◆ **Your goal**
Beginning at the line that contains "SUSPENSION PARTS", write out each remaining line of the entries below exactly as it stands.

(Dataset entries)
=== Section Start ===

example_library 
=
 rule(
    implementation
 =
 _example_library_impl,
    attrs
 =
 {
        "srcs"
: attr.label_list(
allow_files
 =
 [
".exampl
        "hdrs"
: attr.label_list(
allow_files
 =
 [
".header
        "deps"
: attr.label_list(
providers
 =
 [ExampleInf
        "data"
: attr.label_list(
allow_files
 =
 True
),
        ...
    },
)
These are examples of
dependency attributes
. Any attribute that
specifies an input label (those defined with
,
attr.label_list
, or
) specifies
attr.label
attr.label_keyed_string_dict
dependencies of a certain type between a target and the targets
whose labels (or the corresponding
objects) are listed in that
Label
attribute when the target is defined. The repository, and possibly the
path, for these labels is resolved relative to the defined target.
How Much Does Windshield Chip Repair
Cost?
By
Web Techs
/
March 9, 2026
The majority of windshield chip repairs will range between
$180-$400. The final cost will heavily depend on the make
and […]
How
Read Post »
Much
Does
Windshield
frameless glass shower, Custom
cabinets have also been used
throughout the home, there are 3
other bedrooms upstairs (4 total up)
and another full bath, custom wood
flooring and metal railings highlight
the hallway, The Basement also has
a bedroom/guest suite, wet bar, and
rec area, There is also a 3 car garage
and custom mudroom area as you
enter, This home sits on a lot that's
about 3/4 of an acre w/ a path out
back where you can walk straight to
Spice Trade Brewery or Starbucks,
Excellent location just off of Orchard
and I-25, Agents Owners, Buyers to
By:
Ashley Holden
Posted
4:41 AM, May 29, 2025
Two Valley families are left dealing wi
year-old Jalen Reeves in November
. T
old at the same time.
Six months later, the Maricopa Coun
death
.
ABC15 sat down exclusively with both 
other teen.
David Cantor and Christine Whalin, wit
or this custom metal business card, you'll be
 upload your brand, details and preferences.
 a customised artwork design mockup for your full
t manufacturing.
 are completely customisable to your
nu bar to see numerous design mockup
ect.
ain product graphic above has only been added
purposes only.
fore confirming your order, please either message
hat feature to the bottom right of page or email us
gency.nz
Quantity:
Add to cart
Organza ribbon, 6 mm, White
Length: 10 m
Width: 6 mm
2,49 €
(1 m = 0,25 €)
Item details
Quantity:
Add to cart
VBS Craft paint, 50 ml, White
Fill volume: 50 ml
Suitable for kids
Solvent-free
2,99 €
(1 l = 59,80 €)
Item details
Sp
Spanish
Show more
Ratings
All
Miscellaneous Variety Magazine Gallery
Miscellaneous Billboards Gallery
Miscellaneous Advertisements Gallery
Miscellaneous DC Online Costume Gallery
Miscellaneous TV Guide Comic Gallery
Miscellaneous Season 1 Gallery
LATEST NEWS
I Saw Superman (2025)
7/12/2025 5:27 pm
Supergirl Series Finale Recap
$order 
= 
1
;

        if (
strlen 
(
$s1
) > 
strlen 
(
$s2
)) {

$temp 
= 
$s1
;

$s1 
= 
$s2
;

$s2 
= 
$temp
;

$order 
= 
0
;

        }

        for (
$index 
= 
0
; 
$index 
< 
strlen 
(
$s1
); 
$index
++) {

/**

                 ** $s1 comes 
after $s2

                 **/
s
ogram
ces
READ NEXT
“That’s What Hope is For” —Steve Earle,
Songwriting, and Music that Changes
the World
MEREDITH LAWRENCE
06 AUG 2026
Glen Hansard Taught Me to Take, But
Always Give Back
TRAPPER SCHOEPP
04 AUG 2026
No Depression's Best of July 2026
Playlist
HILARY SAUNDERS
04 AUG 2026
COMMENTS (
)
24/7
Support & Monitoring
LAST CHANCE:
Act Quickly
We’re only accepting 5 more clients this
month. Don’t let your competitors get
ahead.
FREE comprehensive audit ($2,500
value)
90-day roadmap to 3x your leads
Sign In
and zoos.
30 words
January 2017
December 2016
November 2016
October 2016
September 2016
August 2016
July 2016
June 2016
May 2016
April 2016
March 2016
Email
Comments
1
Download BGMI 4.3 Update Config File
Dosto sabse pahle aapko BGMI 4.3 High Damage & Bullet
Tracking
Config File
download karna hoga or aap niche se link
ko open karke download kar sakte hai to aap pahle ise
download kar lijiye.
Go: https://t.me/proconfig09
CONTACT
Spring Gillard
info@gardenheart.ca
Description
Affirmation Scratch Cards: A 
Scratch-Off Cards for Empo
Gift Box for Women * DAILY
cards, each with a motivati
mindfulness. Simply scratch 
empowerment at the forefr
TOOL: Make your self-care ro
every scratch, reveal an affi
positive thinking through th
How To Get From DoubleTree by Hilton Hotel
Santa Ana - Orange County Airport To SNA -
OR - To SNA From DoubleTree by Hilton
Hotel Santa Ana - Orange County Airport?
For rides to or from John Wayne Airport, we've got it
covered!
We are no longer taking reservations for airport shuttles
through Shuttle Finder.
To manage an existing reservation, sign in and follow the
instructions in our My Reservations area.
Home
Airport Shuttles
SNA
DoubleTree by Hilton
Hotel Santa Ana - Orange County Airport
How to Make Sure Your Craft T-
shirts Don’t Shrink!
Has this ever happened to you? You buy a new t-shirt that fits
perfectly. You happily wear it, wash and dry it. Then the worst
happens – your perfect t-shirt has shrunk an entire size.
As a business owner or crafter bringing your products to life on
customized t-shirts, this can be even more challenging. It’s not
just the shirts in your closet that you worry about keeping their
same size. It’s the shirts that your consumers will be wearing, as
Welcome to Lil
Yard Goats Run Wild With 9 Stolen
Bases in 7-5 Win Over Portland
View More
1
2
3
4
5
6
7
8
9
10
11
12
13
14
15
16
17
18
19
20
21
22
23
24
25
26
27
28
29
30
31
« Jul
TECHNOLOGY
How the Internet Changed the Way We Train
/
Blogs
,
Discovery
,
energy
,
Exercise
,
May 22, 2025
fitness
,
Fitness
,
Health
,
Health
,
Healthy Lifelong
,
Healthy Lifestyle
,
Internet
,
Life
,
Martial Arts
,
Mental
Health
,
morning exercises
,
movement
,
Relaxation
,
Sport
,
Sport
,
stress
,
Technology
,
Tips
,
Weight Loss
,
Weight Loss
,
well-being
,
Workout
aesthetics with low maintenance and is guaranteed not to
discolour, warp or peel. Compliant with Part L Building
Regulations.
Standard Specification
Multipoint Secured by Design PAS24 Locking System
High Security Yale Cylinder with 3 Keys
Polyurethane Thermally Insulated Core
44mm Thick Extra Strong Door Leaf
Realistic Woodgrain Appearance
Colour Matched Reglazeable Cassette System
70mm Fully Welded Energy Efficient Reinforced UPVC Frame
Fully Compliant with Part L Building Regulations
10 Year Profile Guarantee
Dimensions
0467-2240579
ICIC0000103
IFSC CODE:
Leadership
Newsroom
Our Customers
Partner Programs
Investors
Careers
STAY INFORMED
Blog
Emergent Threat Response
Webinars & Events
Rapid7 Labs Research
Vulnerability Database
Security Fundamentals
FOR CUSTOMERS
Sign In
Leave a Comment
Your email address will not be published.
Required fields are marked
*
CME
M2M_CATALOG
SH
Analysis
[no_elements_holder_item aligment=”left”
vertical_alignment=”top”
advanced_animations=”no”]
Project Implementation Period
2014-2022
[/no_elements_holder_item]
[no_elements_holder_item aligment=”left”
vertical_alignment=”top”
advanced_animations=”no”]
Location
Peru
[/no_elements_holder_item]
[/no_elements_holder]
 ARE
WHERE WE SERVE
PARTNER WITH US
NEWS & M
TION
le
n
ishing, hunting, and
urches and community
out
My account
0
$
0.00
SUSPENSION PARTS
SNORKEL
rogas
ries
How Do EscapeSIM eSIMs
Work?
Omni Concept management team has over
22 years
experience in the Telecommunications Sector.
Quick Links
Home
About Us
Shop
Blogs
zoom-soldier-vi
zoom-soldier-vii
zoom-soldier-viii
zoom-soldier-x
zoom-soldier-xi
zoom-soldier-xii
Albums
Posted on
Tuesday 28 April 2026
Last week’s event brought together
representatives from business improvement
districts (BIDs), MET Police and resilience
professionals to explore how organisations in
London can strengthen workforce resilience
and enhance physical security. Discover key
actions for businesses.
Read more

=== Section End ===

◆ **Answer space**
SUSPENSION PARTS
SNORKEL
rogas
ries
How Do EscapeSIM eSIMs
Work?
Omni Concept management team has over
22 years
experience in the Telecommunications Sector.
Quick Links
Home
About Us
Shop
Blogs
zoom-soldier-vi
zoom-soldier-vii
zoom-soldier-viii
zoom-soldier-x
zoom-soldier-xi
zoom-soldier-xii
Albums
Posted on
Tuesday 28 April 2026
Last week’s event brought together
representatives from business improvement
districts (BIDs), MET Police and resilience
professionals to explore how organisations in
London can strengthen workforce resilience
and enhance physical security. Discover key
actions for businesses.
Read more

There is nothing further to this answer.